According to Janjic, Serbia's future parliament will "reflect more realistically the country's reality" after these elections. The reality, according to him, includes the renewed Radical Party, known for extreme anti-European views and pro-Russian orientation, and several strong Eurosceptic parties of the far-right that will oppose Vucic.
The Progressive Party did get the "political legitimacy and parliamentary seats but not the one they hoped for, and especially not the two-thirds majority they only wished for," Nikolic said.
TOUGH ROAD AHEAD
Vucic said on April 29 that "Serbian EU path depends on the change of its constitution by 2018," for which he will need a two-third majority in the parliament, which is 167 out of 250 votes. With only 131 seats won by his coalition in the elections, Vucic will have to make compromises to secure Serbia's EU future.
Nikolic told Xinhua that a change to the Serbian Constitution is needed due to the preamble concerning Serbia's south province of Kosovo. The current constitution, adopted in 2006, defines Kosovo as an integral part of Serbia, although the province declared independence in 2008, which Serbia categorically refuses to recognize.
Well, this is just among many challenges for the future government.
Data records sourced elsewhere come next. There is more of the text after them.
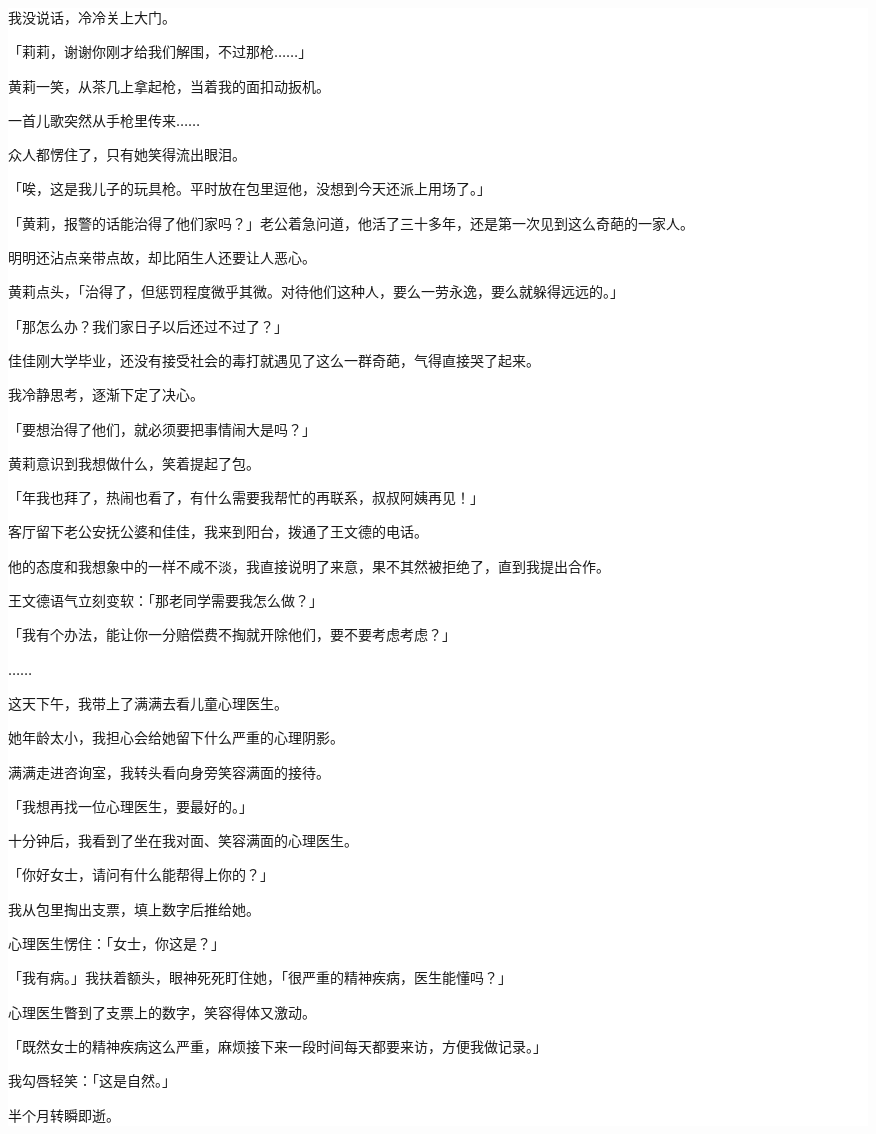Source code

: 我没说话，冷冷关上大门。

「莉莉，谢谢你刚才给我们解围，不过那枪……」

黄莉一笑，从茶几上拿起枪，当着我的面扣动扳机。

一首儿歌突然从手枪里传来……

众人都愣住了，只有她笑得流出眼泪。

「唉，这是我儿子的玩具枪。平时放在包里逗他，没想到今天还派上用场了。」

「黄莉，报警的话能治得了他们家吗？」老公着急问道，他活了三十多年，还是第一次见到这么奇葩的一家人。

明明还沾点亲带点故，却比陌生人还要让人恶心。

黄莉点头，「治得了，但惩罚程度微乎其微。对待他们这种人，要么一劳永逸，要么就躲得远远的。」

「那怎么办？我们家日子以后还过不过了？」

佳佳刚大学毕业，还没有接受社会的毒打就遇见了这么一群奇葩，气得直接哭了起来。

我冷静思考，逐渐下定了决心。

「要想治得了他们，就必须要把事情闹大是吗？」

黄莉意识到我想做什么，笑着提起了包。

「年我也拜了，热闹也看了，有什么需要我帮忙的再联系，叔叔阿姨再见！」

客厅留下老公安抚公婆和佳佳，我来到阳台，拨通了王文德的电话。

他的态度和我想象中的一样不咸不淡，我直接说明了来意，果不其然被拒绝了，直到我提出合作。

王文德语气立刻变软：「那老同学需要我怎么做？」

「我有个办法，能让你一分赔偿费不掏就开除他们，要不要考虑考虑？」

……

这天下午，我带上了满满去看儿童心理医生。

她年龄太小，我担心会给她留下什么严重的心理阴影。

满满走进咨询室，我转头看向身旁笑容满面的接待。

「我想再找一位心理医生，要最好的。」

十分钟后，我看到了坐在我对面、笑容满面的心理医生。

「你好女士，请问有什么能帮得上你的？」

我从包里掏出支票，填上数字后推给她。

心理医生愣住：「女士，你这是？」

「我有病。」我扶着额头，眼神死死盯住她，「很严重的精神疾病，医生能懂吗？」

心理医生瞥到了支票上的数字，笑容得体又激动。

「既然女士的精神疾病这么严重，麻烦接下来一段时间每天都要来访，方便我做记录。」

我勾唇轻笑：「这是自然。」

半个月转瞬即逝。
According to Vucic's post-election statements, Serbia will strive to attract more investors, improve business climate and judicial system and will also seek solutions for its bankrupt public companies, as well as restructure large state-owned companies to make budget savings.
Nikolic doubts that the austerity measures and the "belt tightening" policies proposed by IMF, the World Bank and EBRD will lead to economic growth or higher employment.
"In a national economy like ours, which is not export-oriented but oriented to domestic market, if you reduce salaries and pensions you will decrease local demand, and this cannot lead to growth and increased employment," he explained.
In his opinion, priority of the future government should be achieving economic growth, and increasing employment, with greater attention paid to the industry and agriculture that "have good chances."
Janjic, however, believes that Vucic's priorities should be to clearly set the country's future path whether towards EU reforms or on cooperation with Russia.
"If he decided on this issue, than its clear what the priorities are. First is the restructuring of administration, second is to determine its strategic partners," he said, adding that Serbia needs to improve its economy, invest in energy sector and infrastructure as well as food industry.
Since the elections night Vucic has repeatedly said that he is working on the new government's plan that will be explained in front of lawmakers after he is officially proposed for the new prime minister's position.
Vucic said the new government will be formed after the session of the Progressive Party presidency which was scheduled for May 28.